━━━━━ Exercise input

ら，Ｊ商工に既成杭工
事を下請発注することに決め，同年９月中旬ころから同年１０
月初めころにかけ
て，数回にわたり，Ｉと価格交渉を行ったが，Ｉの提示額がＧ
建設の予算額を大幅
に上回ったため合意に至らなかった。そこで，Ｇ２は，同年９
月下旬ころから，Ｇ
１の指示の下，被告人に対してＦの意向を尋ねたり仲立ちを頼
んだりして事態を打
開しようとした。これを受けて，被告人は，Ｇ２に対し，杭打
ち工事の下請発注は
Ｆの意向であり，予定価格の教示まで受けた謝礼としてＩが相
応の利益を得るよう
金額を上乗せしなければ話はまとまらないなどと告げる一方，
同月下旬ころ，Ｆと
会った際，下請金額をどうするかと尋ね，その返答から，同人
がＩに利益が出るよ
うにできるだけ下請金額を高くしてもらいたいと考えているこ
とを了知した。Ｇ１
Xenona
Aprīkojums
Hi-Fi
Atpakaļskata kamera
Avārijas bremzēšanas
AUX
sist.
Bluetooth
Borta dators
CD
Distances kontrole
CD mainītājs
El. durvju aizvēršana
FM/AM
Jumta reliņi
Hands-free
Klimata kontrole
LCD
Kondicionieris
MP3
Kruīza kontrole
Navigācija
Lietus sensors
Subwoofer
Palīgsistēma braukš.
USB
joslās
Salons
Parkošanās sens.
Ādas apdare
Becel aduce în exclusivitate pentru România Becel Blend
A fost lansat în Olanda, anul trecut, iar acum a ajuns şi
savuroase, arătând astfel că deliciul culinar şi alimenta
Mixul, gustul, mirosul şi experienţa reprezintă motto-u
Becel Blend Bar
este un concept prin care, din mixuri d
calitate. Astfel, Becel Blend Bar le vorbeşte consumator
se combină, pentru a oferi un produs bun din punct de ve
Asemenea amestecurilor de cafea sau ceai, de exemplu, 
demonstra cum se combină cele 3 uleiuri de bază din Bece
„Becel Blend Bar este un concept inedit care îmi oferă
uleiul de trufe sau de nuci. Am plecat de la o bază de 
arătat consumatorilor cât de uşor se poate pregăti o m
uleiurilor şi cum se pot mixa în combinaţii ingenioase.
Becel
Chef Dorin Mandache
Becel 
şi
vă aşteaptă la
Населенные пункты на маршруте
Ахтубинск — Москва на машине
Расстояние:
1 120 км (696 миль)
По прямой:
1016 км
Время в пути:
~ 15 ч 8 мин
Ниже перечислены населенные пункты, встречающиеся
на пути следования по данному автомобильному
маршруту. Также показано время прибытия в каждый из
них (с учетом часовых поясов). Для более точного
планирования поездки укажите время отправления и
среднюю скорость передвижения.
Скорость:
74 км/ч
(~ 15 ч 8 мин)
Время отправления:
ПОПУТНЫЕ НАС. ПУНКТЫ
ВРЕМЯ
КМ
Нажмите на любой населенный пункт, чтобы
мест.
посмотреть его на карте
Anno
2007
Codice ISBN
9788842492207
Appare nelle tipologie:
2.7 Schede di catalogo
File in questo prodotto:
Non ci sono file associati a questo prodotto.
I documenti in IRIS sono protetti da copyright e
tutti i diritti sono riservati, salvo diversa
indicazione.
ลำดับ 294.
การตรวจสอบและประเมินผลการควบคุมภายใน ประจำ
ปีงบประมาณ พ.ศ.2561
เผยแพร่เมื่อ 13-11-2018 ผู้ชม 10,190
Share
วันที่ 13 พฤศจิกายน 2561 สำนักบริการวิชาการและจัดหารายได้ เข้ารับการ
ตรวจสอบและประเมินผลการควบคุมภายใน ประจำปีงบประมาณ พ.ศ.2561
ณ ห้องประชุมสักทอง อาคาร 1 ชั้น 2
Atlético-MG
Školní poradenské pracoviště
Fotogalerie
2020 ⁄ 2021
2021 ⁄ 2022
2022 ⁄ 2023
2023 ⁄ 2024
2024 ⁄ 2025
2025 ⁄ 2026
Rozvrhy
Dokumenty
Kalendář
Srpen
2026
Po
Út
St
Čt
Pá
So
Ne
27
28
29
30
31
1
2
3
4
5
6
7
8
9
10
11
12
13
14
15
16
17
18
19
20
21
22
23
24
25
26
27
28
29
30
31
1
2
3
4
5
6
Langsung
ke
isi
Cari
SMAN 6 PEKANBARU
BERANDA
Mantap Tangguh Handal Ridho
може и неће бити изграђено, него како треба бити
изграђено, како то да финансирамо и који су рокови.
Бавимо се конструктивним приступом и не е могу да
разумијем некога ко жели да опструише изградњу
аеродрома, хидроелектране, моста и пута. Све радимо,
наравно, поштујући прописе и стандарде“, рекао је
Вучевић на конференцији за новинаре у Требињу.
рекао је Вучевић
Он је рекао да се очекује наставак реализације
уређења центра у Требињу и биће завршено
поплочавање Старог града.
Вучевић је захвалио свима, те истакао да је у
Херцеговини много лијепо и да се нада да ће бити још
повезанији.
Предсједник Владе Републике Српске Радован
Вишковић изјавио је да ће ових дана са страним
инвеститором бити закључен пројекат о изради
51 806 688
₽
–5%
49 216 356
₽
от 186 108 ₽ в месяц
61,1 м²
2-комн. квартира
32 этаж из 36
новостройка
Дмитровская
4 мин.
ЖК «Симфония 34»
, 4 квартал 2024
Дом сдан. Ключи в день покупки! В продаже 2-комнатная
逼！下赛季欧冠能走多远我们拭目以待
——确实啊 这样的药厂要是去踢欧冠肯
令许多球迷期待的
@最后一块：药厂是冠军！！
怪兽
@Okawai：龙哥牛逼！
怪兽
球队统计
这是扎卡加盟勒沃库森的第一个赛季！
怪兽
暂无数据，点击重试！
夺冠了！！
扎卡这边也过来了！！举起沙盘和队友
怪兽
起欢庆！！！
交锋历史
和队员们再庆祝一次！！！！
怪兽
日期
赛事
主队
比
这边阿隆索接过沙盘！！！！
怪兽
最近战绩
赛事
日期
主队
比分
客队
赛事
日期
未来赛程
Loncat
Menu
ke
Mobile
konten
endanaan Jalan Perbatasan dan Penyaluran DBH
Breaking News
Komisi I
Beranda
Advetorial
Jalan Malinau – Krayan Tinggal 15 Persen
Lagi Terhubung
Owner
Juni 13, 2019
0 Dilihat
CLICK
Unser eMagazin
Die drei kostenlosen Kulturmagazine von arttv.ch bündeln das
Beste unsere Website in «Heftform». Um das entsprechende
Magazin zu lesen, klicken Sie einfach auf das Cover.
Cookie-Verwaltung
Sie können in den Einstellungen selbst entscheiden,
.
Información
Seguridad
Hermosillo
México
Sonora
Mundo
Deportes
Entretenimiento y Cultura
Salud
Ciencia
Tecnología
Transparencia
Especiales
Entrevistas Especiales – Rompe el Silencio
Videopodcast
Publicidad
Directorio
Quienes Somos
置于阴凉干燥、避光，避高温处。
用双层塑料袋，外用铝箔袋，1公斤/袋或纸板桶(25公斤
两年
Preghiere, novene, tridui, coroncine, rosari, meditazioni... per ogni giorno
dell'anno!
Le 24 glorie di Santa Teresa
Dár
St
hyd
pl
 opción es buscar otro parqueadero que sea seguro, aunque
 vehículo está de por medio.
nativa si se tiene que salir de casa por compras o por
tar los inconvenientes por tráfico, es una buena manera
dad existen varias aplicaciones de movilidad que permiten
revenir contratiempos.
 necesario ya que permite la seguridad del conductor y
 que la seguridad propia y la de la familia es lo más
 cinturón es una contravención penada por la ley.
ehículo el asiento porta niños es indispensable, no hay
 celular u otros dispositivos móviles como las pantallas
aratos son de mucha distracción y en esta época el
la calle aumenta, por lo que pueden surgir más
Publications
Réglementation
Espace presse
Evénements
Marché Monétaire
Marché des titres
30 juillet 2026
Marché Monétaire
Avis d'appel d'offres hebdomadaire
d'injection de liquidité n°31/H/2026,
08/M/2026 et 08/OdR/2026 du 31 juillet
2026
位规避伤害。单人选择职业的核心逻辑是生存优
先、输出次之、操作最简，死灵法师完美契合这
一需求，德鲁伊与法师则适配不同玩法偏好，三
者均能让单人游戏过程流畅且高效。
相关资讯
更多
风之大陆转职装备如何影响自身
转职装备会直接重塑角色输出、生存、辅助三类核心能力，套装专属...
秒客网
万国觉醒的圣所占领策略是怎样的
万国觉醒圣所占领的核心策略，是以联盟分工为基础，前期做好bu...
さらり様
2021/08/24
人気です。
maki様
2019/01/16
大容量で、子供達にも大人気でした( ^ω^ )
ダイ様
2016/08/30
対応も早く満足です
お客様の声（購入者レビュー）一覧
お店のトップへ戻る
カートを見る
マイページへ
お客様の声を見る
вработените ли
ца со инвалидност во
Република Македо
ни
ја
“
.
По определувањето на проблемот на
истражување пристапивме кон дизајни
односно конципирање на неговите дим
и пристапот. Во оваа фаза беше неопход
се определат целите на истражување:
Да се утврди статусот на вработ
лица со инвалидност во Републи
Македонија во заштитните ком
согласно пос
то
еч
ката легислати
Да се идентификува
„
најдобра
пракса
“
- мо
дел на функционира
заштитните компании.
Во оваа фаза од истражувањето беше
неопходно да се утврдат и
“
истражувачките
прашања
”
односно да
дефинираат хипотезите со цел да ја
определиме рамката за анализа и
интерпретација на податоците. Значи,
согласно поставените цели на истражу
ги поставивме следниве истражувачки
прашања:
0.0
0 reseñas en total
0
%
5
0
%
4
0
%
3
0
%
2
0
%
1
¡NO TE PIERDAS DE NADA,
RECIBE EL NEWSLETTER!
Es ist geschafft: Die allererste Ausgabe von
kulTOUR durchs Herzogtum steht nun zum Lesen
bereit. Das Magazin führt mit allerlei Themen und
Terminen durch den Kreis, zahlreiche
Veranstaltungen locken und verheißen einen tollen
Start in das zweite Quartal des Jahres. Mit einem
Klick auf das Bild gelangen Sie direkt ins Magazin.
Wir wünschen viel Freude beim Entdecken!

━━━━━━━━━━

- _What is being asked_
The required answer is the number of lines in the listing above that contain the word "combină", with nothing added.

- _Written response_
2